Em declarações à Lusa, o dirigente da Associação Sindical dos Profissionais da Polícia (ASPP) Carlos Oliveira disse que “Portugal não se devia orgulhar da forma como os cidadãos que chegam a este país aguardam a decisão se podem ou não entrar em Portugal”, parecendo que são “uns sem-abrigo”.
“As pessoas que estão na zona internacional à espera para entrar no centro dormem no chão e a sua própria roupa é que tem de servir de saco de cama”, afirmou.
Na resposta enviada à Lusa, a AIMA avança que “promoveu uma profunda revisão dos procedimentos adotados de modo a encurtar ao máximo o tempo de espera dos requerentes de asilo por uma decisão”, frisando que aguardam atualmente, em média, três dias.
Esclarecendo que dispõe, segundo a lei, de um prazo de sete dias úteis para proferir decisão sobre pedidos de asilo apresentados em posto de fronteira, a AIMA indica que “muitas vezes é necessário contar com o contributo de intérpretes de línguas e dialetos pouco frequentes na realização das entrevistas e na notificação das decisões, o que torna estas operações mais demoradas e dependentes de agendas de terceiros”.
A AIMA sublinha que a revisão dos procedimentos ficou concluída a 06 de dezembro e “permitiu encurtar muito o tempo médio de espera, que se situava, em média, nos cinco dias úteis antes” desta alteração.

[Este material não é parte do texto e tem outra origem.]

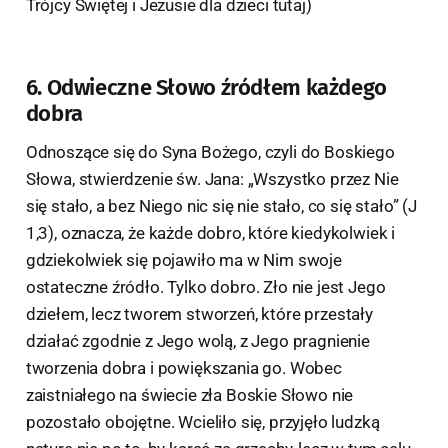
Trójcy Świętej i Jezusie dla dzieci tutaj)
6. Odwieczne Słowo źródłem każdego
dobra
Odnoszące się do Syna Bożego, czyli do Boskiego
Słowa, stwierdzenie św. Jana: „Wszystko przez Nie
się stało, a bez Niego nic się nie stało, co się stało” (J
1,3), oznacza, że każde dobro, które kiedykolwiek i
gdziekolwiek się pojawiło ma w Nim swoje
ostateczne źródło. Tylko dobro. Zło nie jest Jego
dziełem, lecz tworem stworzeń, które przestały
działać zgodnie z Jego wolą, z Jego pragnienie
tworzenia dobra i powiększania go. Wobec
zaistniałego na świecie zła Boskie Słowo nie
pozostało obojętne. Wcieliło się, przyjęło ludzką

“No final do dia de hoje apenas ficarão seis requerentes a aguardar decisão da AIMA no Aeroporto Humberto Delgado. O que demonstra que a larga maioria dos utentes que se encontram no aeroporto de Lisboa, designadamente no EECIT, não está a aguardar uma decisão da AIMA”, detalhou a nova agência no dia 15, indicando ainda que “não tem competência para autorizar a entrada de cidadãos estrangeiros em território nacional, nem gere o alojamento nos EECIT, sendo ambas atribuições das forças de segurança”.
Com a extinção do Serviço de Estrangeiros e Fronteiras, a 29 de outubro, a AIMA ficou com as questões administrativas de emissão de documentos para estrangeiros e a PSP passou a ser responsável pelo controlo das fronteiras áreas.